Work instruction: Write out the lines of every record below again, replacing "juni" with "June" and keeping everything else the same. Leave the pictures out of your answer.

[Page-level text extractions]
+-------+

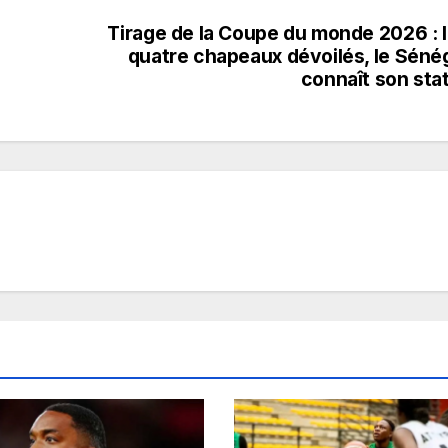
Tirage de la Coupe du monde 2026 : 
quatre chapeaux dévoilés, le Séné
connaît son sta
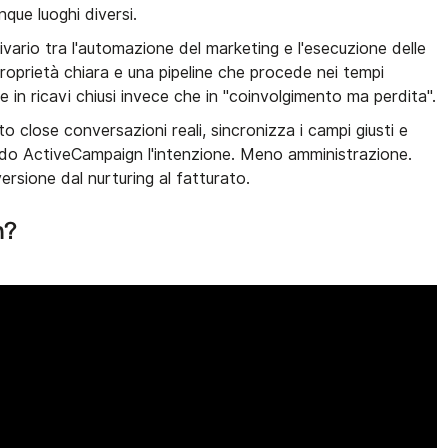
inque luoghi diversi.
ario tra l'automazione del marketing e l'esecuzione delle
 proprietà chiara e una pipeline che procede nei tempi
 in ricavi chiusi invece che in "coinvolgimento ma perdita".
o close conversazioni reali, sincronizza i campi giusti e
ando ActiveCampaign l'intenzione. Meno amministrazione.
versione dal nurturing al fatturato.
n?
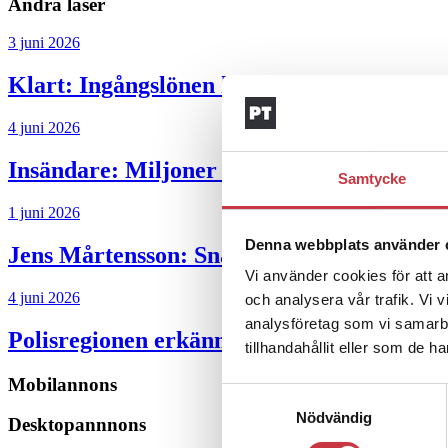
Andra läser
3 juni 2026
Klart: Ingångslönen höjs med 2 300 krono
4 juni 2026
Insändare:
Miljoner i sjön – polisaspiran
Samtycke
1 juni 2026
Denna webbplats använder 
Jens Mårtensson:
Snart 20 år i tjänst – n
Vi använder cookies för att a
4 juni 2026
och analysera vår trafik. Vi 
analysföretag som vi samarb
Polisregionen erkänner fel: ”Kommer att rä
tillhandahållit eller som de h
Mobilannons
Samtyckesval
Nödvändig
Desktopannnons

+-------+

Solution for this problem:
Tirage de la Coupe du monde 2026 : 
quatre chapeaux dévoilés, le Séné
connaît son sta
inque luoghi diversi.
ario tra l'automazione del marketing e l'esecuzione delle
 proprietà chiara e una pipeline che procede nei tempi
 in ricavi chiusi invece che in "coinvolgimento ma perdita".
o close conversazioni reali, sincronizza i campi giusti e
ando ActiveCampaign l'intenzione. Meno amministrazione.
versione dal nurturing al fatturato.
n?
Andra läser
3 June 2026
Klart: Ingångslönen höjs med 2 300 krono
4 June 2026
Insändare:
Miljoner i sjön – polisaspiran
Samtycke
1 June 2026
Denna webbplats använder 
Jens Mårtensson:
Snart 20 år i tjänst – n
Vi använder cookies för att a
4 June 2026
och analysera vår trafik. Vi 
analysföretag som vi samarb
Polisregionen erkänner fel: ”Kommer att rä
tillhandahållit eller som de h
Mobilannons
Samtyckesval
Nödvändig
Desktopannnons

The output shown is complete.